Technical-Owl-6919
Technical-Owl-6919 t1_iwclyq8 wrote
Reply to comment by Tiny-Mud6713 in [P] Need help with this CNN transfer learning problem by Tiny-Mud6713
So my friend, then you have to train the network from scratch, it is getting trapped into a local minima. Maybe a small network might help. Try training a ResNet15 or something similar from scratch. This has happened with me once, I was working with Simulation Images and could not get the AuC score to go above 0.92, once I trained it from scratch I got AUC scores close to 0.99, 0.98 etc.
Technical-Owl-6919 t1_iwckvp7 wrote
Reply to comment by Tiny-Mud6713 in [P] Need help with this CNN transfer learning problem by Tiny-Mud6713
Something seems to be wrong, the validation scores should not be so low. Exactly what type of data are you dealing with ?
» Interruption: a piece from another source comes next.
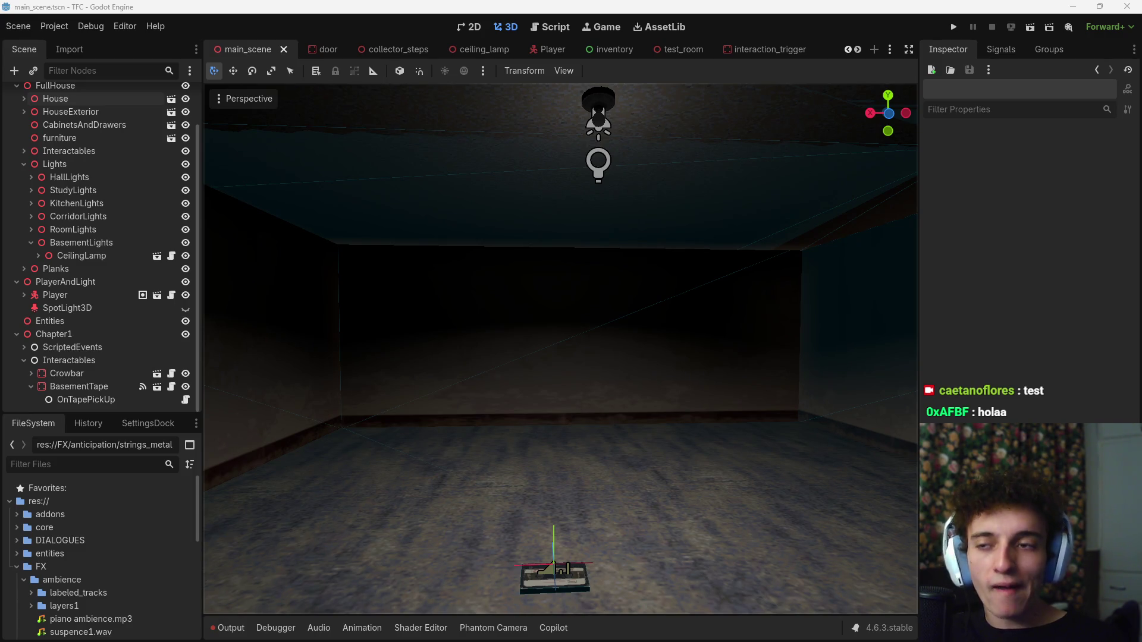
key(alt+Tab)
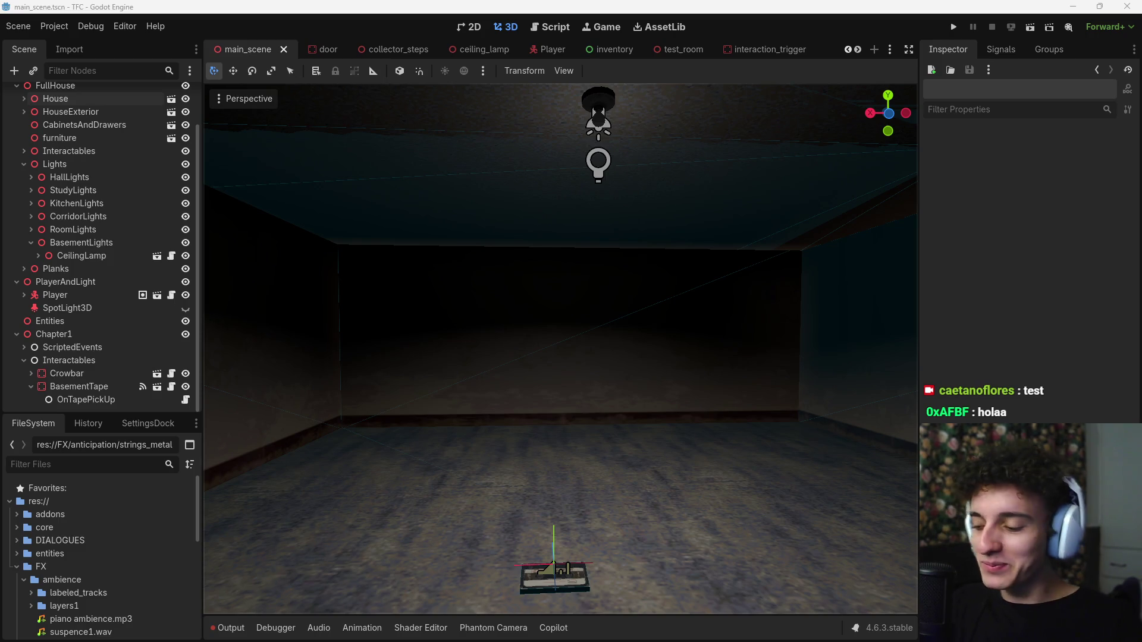
key(alt+Tab)
key(alt+Tab)
key(alt+Tab)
Technical-Owl-6919 t1_iwch8sv wrote
Reply to comment by Tiny-Mud6713 in [P] Need help with this CNN transfer learning problem by Tiny-Mud6713
See, from my experience I would ask you to use EfficientNets in the first place. Secondly please don't unfreeze the model at the very beginning. Train the frozen model with your custom head for a few epochs and when the loss saturates, reduce the Lr and unfreeze the entire network and train again. Btw did you try LR Scheduling ?
Technical-Owl-6919 t1_iwcakcv wrote
One thing I don't know why anyone has not mentioned yet is, why have you kept two linear layers ?. Two linear layers one after the other in a Transfer learning case is something which will lead to very bad generalization. DenseNet is large enough to extract features and make them simple enough for single layers to understand. Try removing the dense layer between the output and functional(DenseNet). Also try swapping the Flatten with Global Max or Global Average Pooling.
Technical-Owl-6919 t1_iwco8xr wrote
Reply to comment by Tiny-Mud6713 in [P] Need help with this CNN transfer learning problem by Tiny-Mud6713
Yes and train them, everything is unfrozen.